» **Work item**:
Copy out each line of the data below in which the string "컨텍스트" appears.

» **Information given**:
--------------------

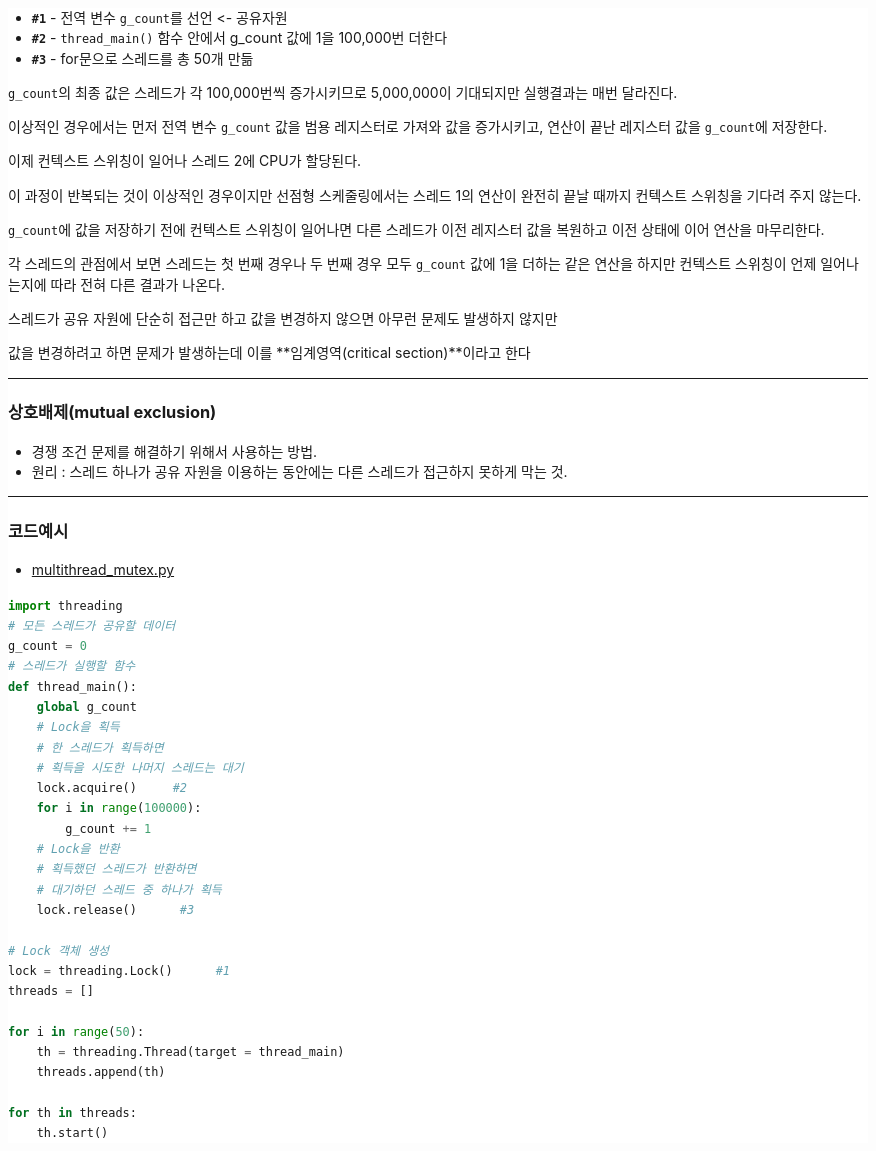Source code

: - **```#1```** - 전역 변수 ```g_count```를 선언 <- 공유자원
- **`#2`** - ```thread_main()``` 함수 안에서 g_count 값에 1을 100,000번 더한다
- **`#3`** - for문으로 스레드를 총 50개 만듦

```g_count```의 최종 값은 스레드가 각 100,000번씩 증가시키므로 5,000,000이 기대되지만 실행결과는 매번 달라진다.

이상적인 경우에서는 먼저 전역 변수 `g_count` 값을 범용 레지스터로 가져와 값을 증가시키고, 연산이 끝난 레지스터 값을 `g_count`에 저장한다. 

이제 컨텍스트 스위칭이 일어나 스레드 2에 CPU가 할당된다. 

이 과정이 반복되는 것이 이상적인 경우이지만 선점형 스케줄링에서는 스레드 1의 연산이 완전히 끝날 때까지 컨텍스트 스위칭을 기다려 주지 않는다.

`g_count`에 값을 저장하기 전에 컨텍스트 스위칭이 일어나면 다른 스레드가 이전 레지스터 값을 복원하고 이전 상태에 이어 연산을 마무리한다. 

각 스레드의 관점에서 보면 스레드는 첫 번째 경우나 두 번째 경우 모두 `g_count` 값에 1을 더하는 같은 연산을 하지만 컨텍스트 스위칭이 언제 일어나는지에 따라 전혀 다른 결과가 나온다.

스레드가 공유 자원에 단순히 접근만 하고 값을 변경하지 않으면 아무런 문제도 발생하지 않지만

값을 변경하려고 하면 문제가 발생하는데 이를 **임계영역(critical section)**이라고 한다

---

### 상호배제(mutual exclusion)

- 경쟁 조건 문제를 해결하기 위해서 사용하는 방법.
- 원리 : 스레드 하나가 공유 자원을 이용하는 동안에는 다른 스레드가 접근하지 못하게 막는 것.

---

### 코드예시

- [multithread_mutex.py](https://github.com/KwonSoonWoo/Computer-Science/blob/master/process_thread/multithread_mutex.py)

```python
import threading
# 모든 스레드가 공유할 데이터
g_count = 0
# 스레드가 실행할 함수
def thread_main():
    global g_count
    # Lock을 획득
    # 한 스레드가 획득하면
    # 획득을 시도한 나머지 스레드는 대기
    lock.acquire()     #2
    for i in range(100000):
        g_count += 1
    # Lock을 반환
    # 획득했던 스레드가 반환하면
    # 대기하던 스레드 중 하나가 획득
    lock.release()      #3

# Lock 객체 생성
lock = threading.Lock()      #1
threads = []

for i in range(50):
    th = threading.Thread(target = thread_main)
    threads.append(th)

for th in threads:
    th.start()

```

--------------------

» **Result of this exercise**:
이제 컨텍스트 스위칭이 일어나 스레드 2에 CPU가 할당된다. 
이 과정이 반복되는 것이 이상적인 경우이지만 선점형 스케줄링에서는 스레드 1의 연산이 완전히 끝날 때까지 컨텍스트 스위칭을 기다려 주지 않는다.
`g_count`에 값을 저장하기 전에 컨텍스트 스위칭이 일어나면 다른 스레드가 이전 레지스터 값을 복원하고 이전 상태에 이어 연산을 마무리한다. 
각 스레드의 관점에서 보면 스레드는 첫 번째 경우나 두 번째 경우 모두 `g_count` 값에 1을 더하는 같은 연산을 하지만 컨텍스트 스위칭이 언제 일어나는지에 따라 전혀 다른 결과가 나온다.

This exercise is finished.